Jokowi Soal Revisi UU Pilkada "Anulir" Putusan MK: Kita Hormati, Itu Biasa Terjadi

ERA.id - Presiden Jokowi menanggapi soal Mahkamah Konstitusi (MK) yang memutuskan soal batas usia dan ambang batas parlemen sebagai syarat pencalonan pilkada dan DPR yang menganulir putusa MK lewat revisi UU Pilkada. Ia menghormati kewenangan dan keputusan MK maupun.

"Kita hormati kewenangan dan keputusan dari masing-masing lembaga negara. Itu proses konstitusional yang biasa terjadi di lembaga-lembaga negara yang kita miliki," kata Jokowi dalam tayangan Youtube Sekretariat Presiden, Jakarta, Rabu (21/8/2024).

Untuk diketahui, Rapat Panja pembahasan Undang-Undang (UU) Pilkada mendadak menyepakati perubahan ambang batas pencalonan kepala daerah dari partai politik hanya berlaku untuk partai non parlemen, atau yang tak punya kursi di DPRD.

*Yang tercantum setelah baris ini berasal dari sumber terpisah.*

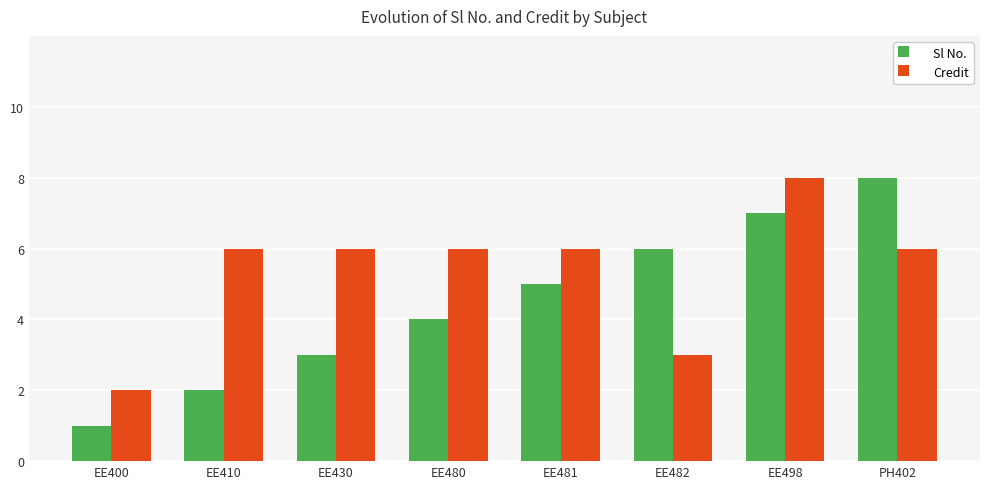

Count the number of categories in the chart.

8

Ketentuan itu tercantum dalam daftar invetarisasi masalah (DIM) Pasal 40 UU Pilkada. Awalnya, Tim Ahli Baleg DPR Widodo membacakan isi DIM tersebut.

Dalam paparannya, dia menyampaikan bahwa ambang batas pencalonan kepala daerah dari partai politik yang memiliki kursi di DPRD, tetap mengacu pada UU Pilkada, yaitu 20 persen dari jumlah kursi atau 25 persen dari akumasi suara sah.

"Ketentuan Pasal 40 diubah sehingga berbunyi, partai politik atau gabungan partai politik yang miliki kursi di DPRD dapat mendaftarkan calon jika telah memenuhi persyaratan perolehan paling sedikit 20 persen dari jumlah kursi DPRD atau 25 persen dari akumulasi perolehan suara sah dalam pemilihan umum anggota DPRD di daerah yang bersangkutan," kata Widodo.

Sedangkan untuk partai politik non parlemen, persyaratan pencalonan kepala daerah mengacu pada putusan MK.

"Partai politik atau gabungan partai politik yang tidak memiliki kursi di DPRD provinsi, dapat mendaftarkan calon gubernur dan calon wakil gubernur dengan ketentuan," kata Widodo.

Kemudian, DPR juga menyepakati poin lainnya. Rapat Panja pembahasan revisi UU Pilkada sempat diwarnai perdebatan terkait pasal yang mengatur batas usia calon gubernur dan calon wakil gubernur. Mayoritas fraksi ingin mengacu pada putusan Mahkamah Agung (MA), sedangkan Fraksi PDI Perjuangan berpegang pada putusan Mahkamah Konstitusi (MK).